#VU99197 Improper locking in Linux kernel - CVE-2022-48988
Vulnerability identifier: #VU99197
Vulnerability risk: Low
CVSSv4.0: 4.3 [CVSS:4.0/AV:L/AC:L/AT:N/PR:L/UI:N/VC:N/VI:N/VA:H/SC:N/SI:N/SA:N/E:U/U:Clear]
CVE-ID:
CWE-ID:
CWE-667
Exploitation vector: Local
Exploit availability: No
Vulnerable software:
Linux kernel
Operating systems & Components /
Operating system
Vendor: Linux Foundation
Description
The vulnerability allows a local user to perform a denial of service (DoS) attack.

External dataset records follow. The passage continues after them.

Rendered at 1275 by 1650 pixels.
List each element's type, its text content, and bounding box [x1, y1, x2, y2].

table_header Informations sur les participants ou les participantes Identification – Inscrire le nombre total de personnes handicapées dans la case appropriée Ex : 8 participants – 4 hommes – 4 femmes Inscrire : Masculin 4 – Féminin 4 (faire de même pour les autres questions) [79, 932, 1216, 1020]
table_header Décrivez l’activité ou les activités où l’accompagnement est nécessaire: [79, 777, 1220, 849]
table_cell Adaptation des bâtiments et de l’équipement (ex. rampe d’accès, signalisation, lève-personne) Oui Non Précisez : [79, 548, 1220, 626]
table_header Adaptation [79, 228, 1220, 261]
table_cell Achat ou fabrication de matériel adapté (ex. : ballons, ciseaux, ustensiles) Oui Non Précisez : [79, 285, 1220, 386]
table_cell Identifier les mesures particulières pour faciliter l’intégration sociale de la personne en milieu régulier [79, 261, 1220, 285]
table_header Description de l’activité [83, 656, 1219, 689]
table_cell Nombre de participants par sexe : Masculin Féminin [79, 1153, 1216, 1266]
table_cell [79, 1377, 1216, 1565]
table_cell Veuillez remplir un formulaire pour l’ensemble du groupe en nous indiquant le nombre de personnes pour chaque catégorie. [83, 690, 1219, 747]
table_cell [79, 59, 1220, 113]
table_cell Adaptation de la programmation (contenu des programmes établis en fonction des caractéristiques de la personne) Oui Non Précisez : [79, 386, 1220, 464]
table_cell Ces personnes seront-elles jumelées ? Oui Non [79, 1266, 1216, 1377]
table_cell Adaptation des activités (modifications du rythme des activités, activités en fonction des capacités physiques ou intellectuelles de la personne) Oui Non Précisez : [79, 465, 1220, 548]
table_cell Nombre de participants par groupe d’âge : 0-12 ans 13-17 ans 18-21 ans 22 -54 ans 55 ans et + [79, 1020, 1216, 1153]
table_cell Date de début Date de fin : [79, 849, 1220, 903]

The vulnerability exists due to improper locking within the memcg_write_event_control() function in mm/memcontrol.c. A local user can perform a denial of service (DoS) attack.
Mitigation
Install update from vendor's website.
Vulnerable software versions
Linux kernel: All versions
External links
https://git.kernel.org/stable/c/b77600e26fd48727a95ffd50ba1e937efb548125
https://git.kernel.org/stable/c/e1ae97624ecf400ea56c238bff23e5cd139df0b8
https://git.kernel.org/stable/c/35963b31821920908e397146502066f6b032c917
https://git.kernel.org/stable/c/f1f7f36cf682fa59db15e2089039a2eeb58ff2ad
https://git.kernel.org/stable/c/aad8bbd17a1d586005feb9226c2e9cfce1432e13
https://git.kernel.org/stable/c/0ed074317b835caa6c03bcfa8f133365324673dc
https://git.kernel.org/stable/c/4a7ba45b1a435e7097ca0f79a847d0949d0eb088
Q & A
Can this vulnerability be exploited remotely?
No. This vulnerability can be exploited locally. The attacker should have authentication credentials and successfully authenticate on the system.
Is there known malware, which exploits this vulnerability?
No. We are not aware of malware exploiting this vulnerability.